I raised my left eyebrow. Honesty? Yeah, I had a few secrets.

But this wasn’t a one-sided thing. I wanted her to be honest with me too.

We could start with what she was so upset about.

I wasn’t great at relationships, but even I knew that communication was a big part of them.

I was willing to have this conversation. I needed her to meet me halfway here.

After the last student shared what they were passionate about, I dismissed the class and waited for her to come up to me.

When the class had finally emptied, she got to her feet and walked toward my desk.

"Penny." I put my hand on her arm. I felt that familiar warmth that I’d been craving. And for just a second I was able to breathe a little deeper.

"I'm sorry, Professor Hunter. We need to end this before we make it any worse." She took a step back from me, removing my hand from her.

"End this? Have your feelings for me changed?"

"Professor Hunter, everything's changed."

"You're right, I like you more than ever." I forced a smile on my face, when all I really wanted to do was get down on my knees and beg her to stay.

She shook her head. "I know."

"Then what's the problem?"

"Professor Hunter, I know." She took a slow breath. "I know your secret."

My secret? Which fucking one?

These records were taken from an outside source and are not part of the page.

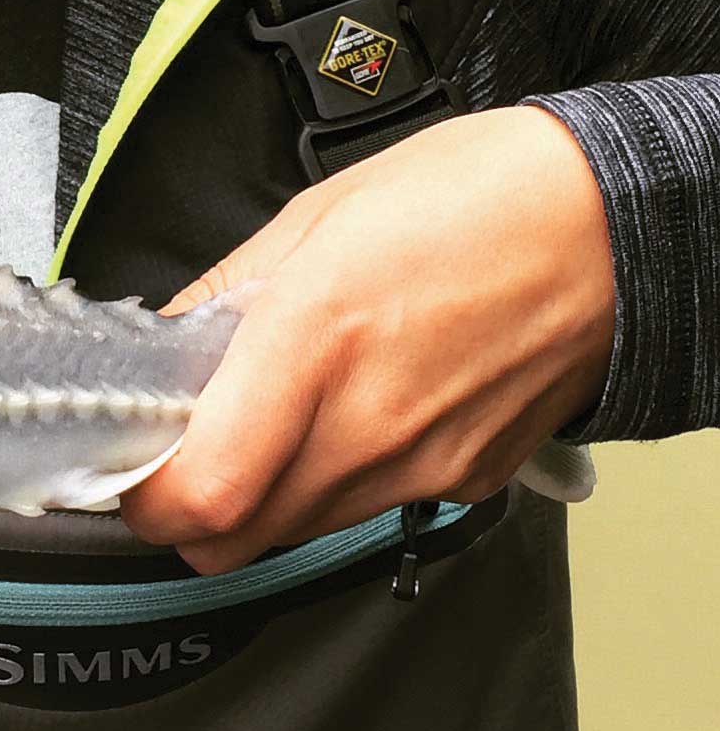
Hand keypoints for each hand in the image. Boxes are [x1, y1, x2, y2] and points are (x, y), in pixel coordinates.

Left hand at [119, 105, 614, 574]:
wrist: (604, 224)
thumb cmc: (467, 196)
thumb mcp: (311, 216)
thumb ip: (226, 294)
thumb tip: (165, 347)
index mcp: (315, 336)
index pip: (206, 487)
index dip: (146, 499)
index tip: (126, 465)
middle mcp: (369, 421)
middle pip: (238, 534)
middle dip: (189, 506)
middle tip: (179, 445)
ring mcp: (423, 464)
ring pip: (299, 529)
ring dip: (259, 495)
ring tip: (264, 414)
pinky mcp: (465, 482)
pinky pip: (368, 507)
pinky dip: (332, 479)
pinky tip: (342, 412)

I couldn’t come clean unless I knew what specifically she was talking about. Because if one thing was making her run? Imagine if she knew them all. It was my worst nightmare.

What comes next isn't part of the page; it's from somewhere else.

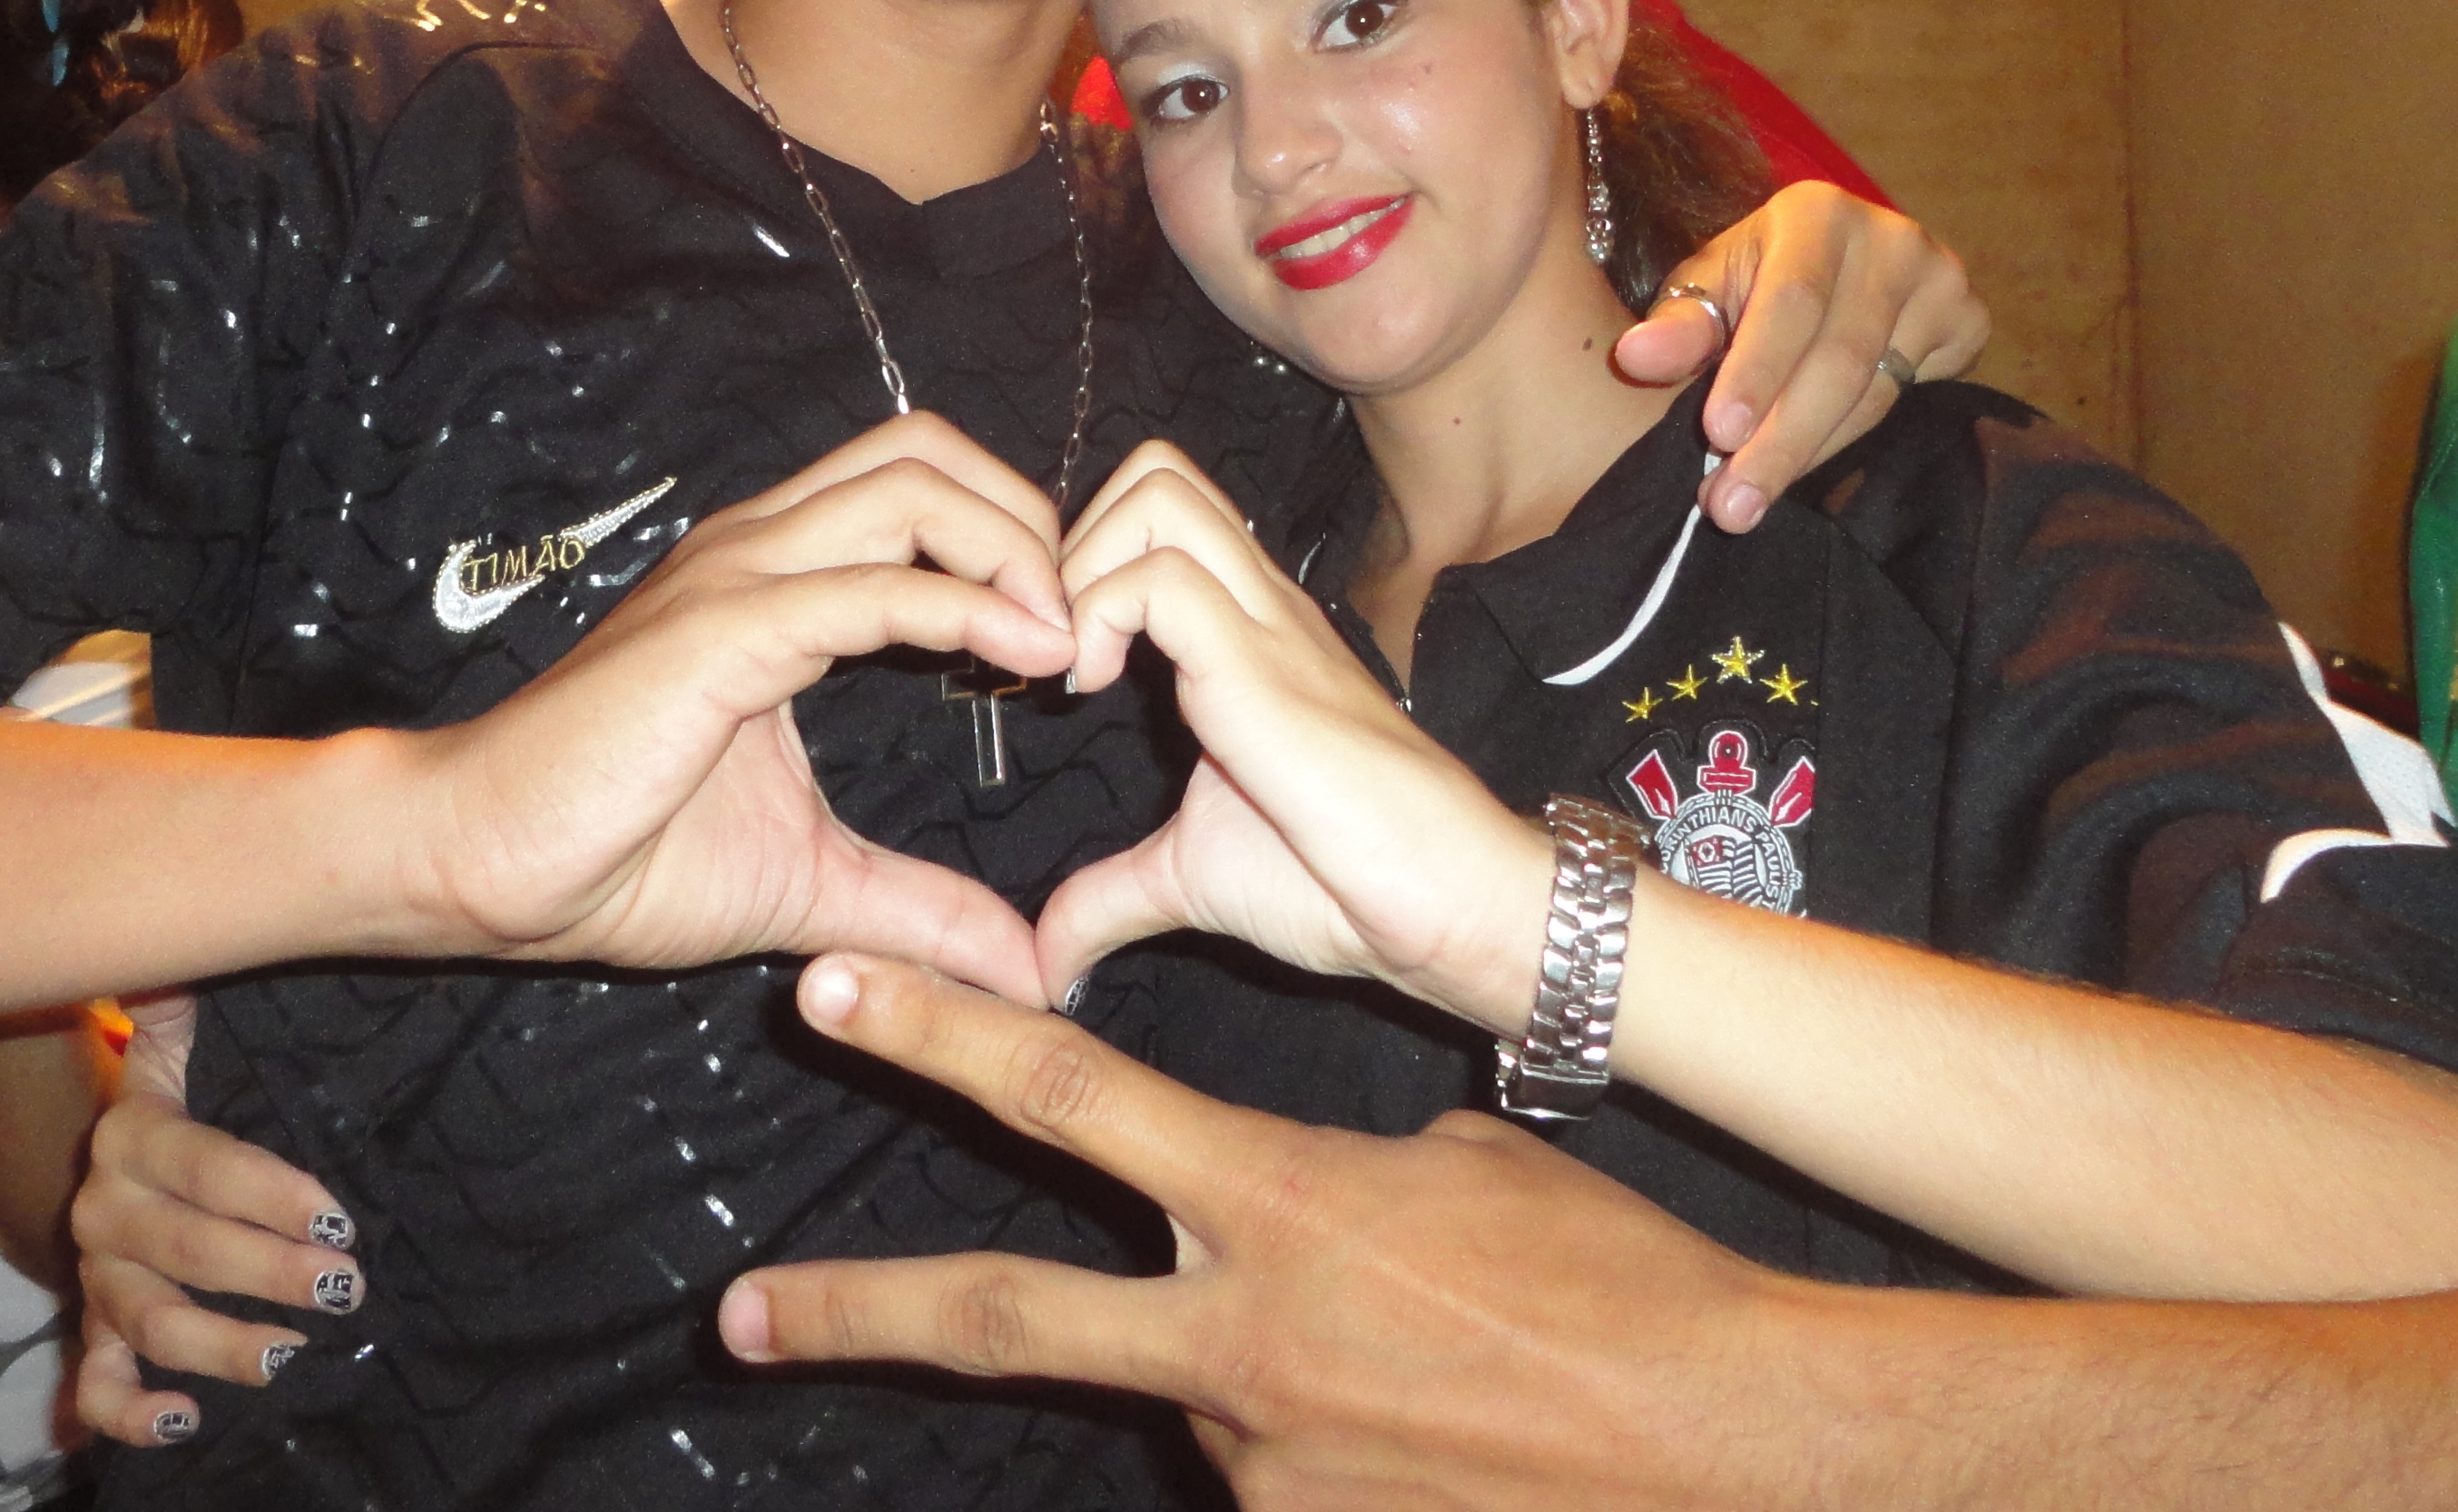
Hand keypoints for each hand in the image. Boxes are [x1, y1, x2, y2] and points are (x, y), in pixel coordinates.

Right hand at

"The fact that you don't even know what I'm referring to is disgusting," she said.

I felt gutted. So it was one of the bad ones. I was going to eventually tell her everything. Of course I was. But not yet. Not when we were still so new. Not when I could so easily lose her.

I stepped toward her and put my hand on her arm again. "Penny, let's go to my office to talk about this." Please.

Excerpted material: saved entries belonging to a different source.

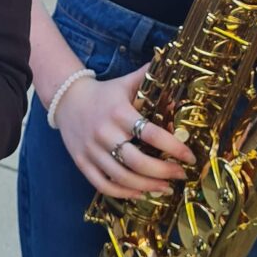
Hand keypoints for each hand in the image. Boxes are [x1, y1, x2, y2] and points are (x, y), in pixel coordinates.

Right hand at [54, 65, 195, 199]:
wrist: (66, 99)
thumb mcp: (125, 82)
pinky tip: (140, 193)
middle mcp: (104, 132)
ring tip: (166, 187)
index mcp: (118, 112)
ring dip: (148, 186)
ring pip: (122, 177)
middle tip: (181, 174)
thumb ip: (148, 75)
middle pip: (137, 161)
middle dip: (164, 171)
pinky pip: (103, 185)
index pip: (151, 133)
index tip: (190, 156)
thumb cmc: (104, 93)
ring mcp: (91, 150)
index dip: (173, 147)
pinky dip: (123, 194)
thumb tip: (173, 62)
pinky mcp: (81, 162)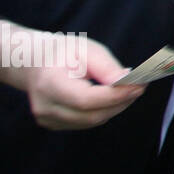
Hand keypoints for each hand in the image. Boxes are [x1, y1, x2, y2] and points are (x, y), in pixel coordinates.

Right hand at [0, 21, 145, 129]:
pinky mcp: (54, 124)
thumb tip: (127, 82)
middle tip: (140, 86)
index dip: (115, 96)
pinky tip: (112, 97)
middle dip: (120, 102)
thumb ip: (106, 67)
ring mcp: (47, 119)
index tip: (139, 85)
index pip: (85, 99)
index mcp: (48, 83)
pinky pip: (86, 122)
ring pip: (91, 121)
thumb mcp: (86, 49)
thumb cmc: (62, 52)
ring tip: (129, 90)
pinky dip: (104, 111)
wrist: (33, 62)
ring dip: (115, 107)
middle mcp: (44, 106)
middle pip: (91, 115)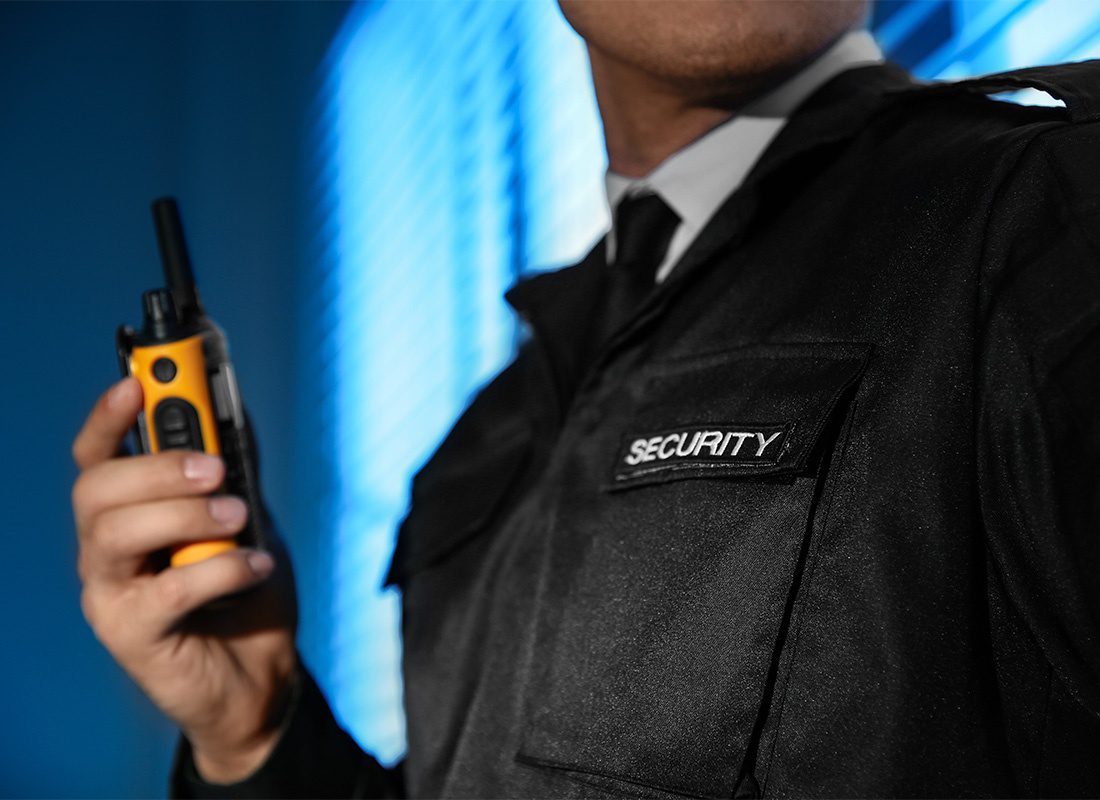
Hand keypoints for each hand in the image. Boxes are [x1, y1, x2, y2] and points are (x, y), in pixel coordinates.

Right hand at [72, 377, 297, 781]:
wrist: (259, 676)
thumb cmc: (244, 590)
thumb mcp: (248, 515)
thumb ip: (235, 466)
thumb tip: (234, 403)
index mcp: (127, 513)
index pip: (97, 456)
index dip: (109, 416)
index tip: (137, 380)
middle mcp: (104, 550)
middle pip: (96, 489)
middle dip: (157, 466)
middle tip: (215, 468)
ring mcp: (109, 594)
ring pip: (115, 533)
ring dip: (185, 514)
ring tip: (239, 517)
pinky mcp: (130, 636)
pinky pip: (164, 591)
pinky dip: (219, 569)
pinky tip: (255, 566)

"I'm not going anywhere with you." She took another step away from me, like being that close to me repulsed her.

"Whatever you think you know, you couldn't possibly understand. Just give me a chance to explain."

"No, I think I do understand. And I'm sorry that I let anything happen between us."

"Don't say that, Penny." I was about to lose my temper again like I had with Ray.

But she was dismissing what we had because of what?

A criminal record? The fact that I got fired from my last job?

My confession of being promiscuous before I moved here?

What? Or just the fact that I could go on for an hour might have been the problem.

I was a fucking mess. She had every reason to end this.

Every reason to run. But I wanted her to stay. I needed her to stay.

"You were right to hide what kind of man you are from me. You're not at all who I thought you were. Don't text me, Professor Hunter."

"Penny!" I called after her as she turned and left the room. Shit. I grabbed my satchel and ran after her. But I lost her in the crowded hall. You were right to hide what kind of man you are from me. I stopped in the middle of the hall, ignoring the students trying to pass me. You were right to hide what kind of man you are from me. What stung was that she was right. And I couldn’t do anything to change my past. I came here to move on.

But it would follow me everywhere. You were right to hide what kind of man you are from me.

***

Penny wouldn’t answer my phone calls. So I sent her an email instead.

She’d have to open it because I sent it from my work email.

She’d think it was for class. It was the only way I could figure out how to communicate with her.

I’d delete any trace of the email later.

But being caught dating a student wasn’t my greatest fear right now. Losing her was.

Subject: Our discussion isn't over

Penny,

I wish you wouldn't always feel so compelled to argue with me. I told you that I have done some things in my past that I regret. I am not withholding information from you to be spiteful. I'm doing it to protect you. If you will allow me to come talk to you, I can explain.

-James

I read it over once more and pressed send. And then waited. I went for a run in the apartment’s gym so I wouldn’t accidentally run into any students. And I waited. I graded some papers. And I waited. I spent another sleepless night in my office. And another.

I knew it was over. But I couldn’t accept that. The more time we spent apart, the more I wanted her. I was craving her. I needed one more fix. Just one more fix.